On the security front, Huawei assures us that things are all good, thanks to its microkernel architecture and other safeguards it has deployed. The same is being fronted about the new operating system’s performance credentials, just like we’ve heard before.
So, why else should we care about Harmony OS?
“Harmony OS will bring incredible new benefits to consumers, equipment vendors, and developers. For consumers, it will bring a cohesive and powerful intelligent experience across all aspects of their lives. For equipment vendors, it will help them gain a first-mover advantage in the age of holistic intelligent experience, where 5G, AI, and IoT will see explosive growth. At the same time, Harmony OS will enable developers to win over more users with less investment, and rapidly innovate services across all scenarios,” the statement adds.
Even though Huawei is being guarded about Harmony OS’s future, which is okay since they are just starting out, at least publicly, that the platform is ready for any kind of device including smartphones and tablets on top of the one stated earlier gives us a glimpse of the scope of the company’s ambition and determination to not be set back in the future (Harmony OS is ready for use on smartphones, by the way).

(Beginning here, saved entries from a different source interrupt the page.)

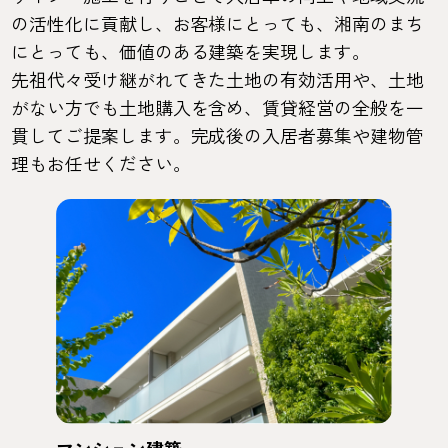
の活性化に貢献し、お客様にとっても、湘南のまち
にとっても、価値のある建築を実現します。
先祖代々受け継がれてきた土地の有効活用や、土地
がない方でも土地購入を含め、賃貸経営の全般を一
貫してご提案します。完成後の入居者募集や建物管
理もお任せください。
マンション建築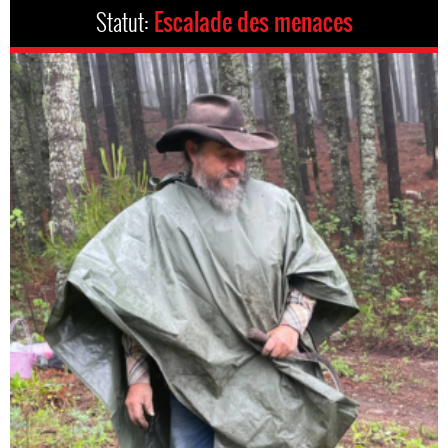
Statut:
Escalade des menaces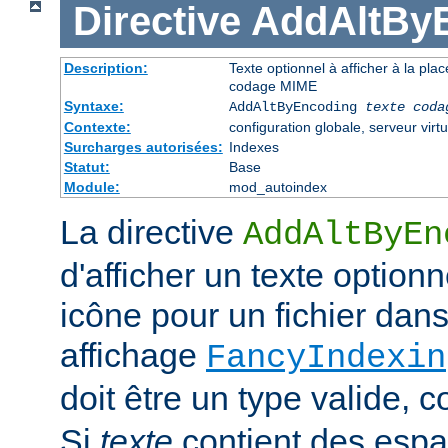
Directive
AddAltBy
Description:
Texte optionnel à afficher à la pla
codage MIME
Syntaxe:
AddAltByEncoding
texte
coda
Contexte:
configuration globale, serveur virtu
Surcharges autorisées:
Indexes
Statut:
Base
Module:
mod_autoindex
La directive
AddAltByEn
d'afficher un texte optionn
icône pour un fichier dans
affichage
FancyIndexin
doit être un type valide,
Si
texte
contient des esp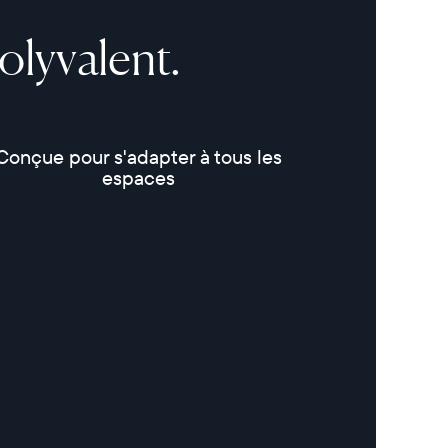
olyvalent.
Conçue pour s'adapter à tous les
espaces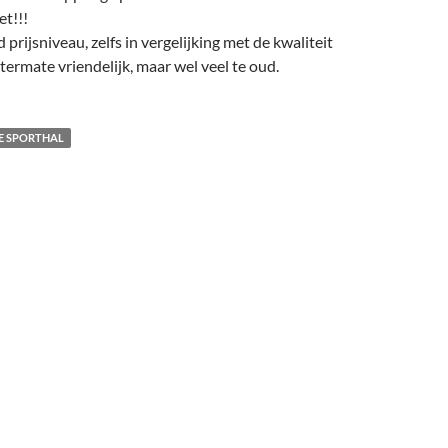
et!!!
d prijsniveau, zelfs in vergelijking met de kwaliteit
termate vriendelijk, maar wel veel te oud.
IE SPORTHAL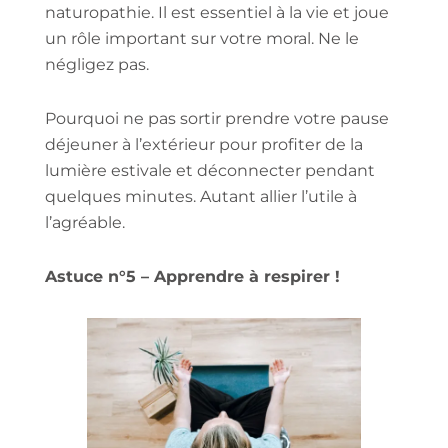
naturopathie. Il est essentiel à la vie et joue
un rôle important sur votre moral. Ne le
négligez pas.
Pourquoi ne pas sortir prendre votre pause
déjeuner à l’extérieur pour profiter de la
lumière estivale et déconnecter pendant
quelques minutes. Autant allier l’utile à
l’agréable.
Astuce n°5 – Apprendre à respirer !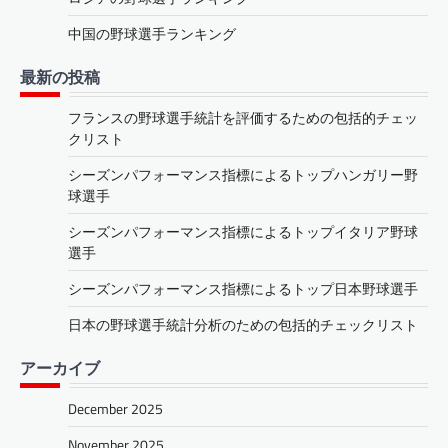
中国の野球選手ランキング
最新の投稿
フランスの野球選手統計を評価するための包括的チェッ
クリスト
シーズンパフォーマンス指標によるトップハンガリー野
球選手
シーズンパフォーマンス指標によるトップイタリア野球
選手
シーズンパフォーマンス指標によるトップ日本野球選手
日本の野球選手統計分析のための包括的チェックリスト
アーカイブ
December 2025
November 2025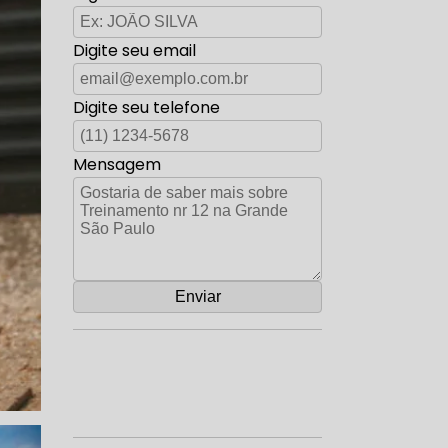
Digite seu email
Digite seu telefone
Mensagem
Orçamento por Whatsapp
Orçamento pelo Telefone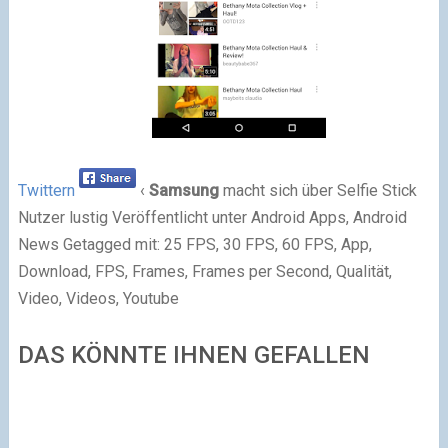
Twittern
‹
Samsung
macht sich über Selfie Stick
Nutzer lustig Veröffentlicht unter Android Apps, Android
News Getagged mit: 25 FPS, 30 FPS, 60 FPS, App,
Download, FPS, Frames, Frames per Second, Qualität,
Video, Videos, Youtube
DAS KÖNNTE IHNEN GEFALLEN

The company it plays second fiddle to both in the Android world and globally as far as mobile devices go, Samsung, is known for using its own in-house (also open source) platform, Tizen, on everything it makes and sells bar its smartphones and tablets. Will Huawei be the first to mount an aggressive go-to-market strategy with its own platform to take on Android and iOS in the one market that their dominance remains unquestioned?
By the way, those “ARK OS” trademark filings we’ve previously reported on are in reference to Harmony OS’s compiler.
According to Huawei’s own roadmap, Harmony OS is expected to be mature enough to run on virtual reality (VR) glasses by the year 2022.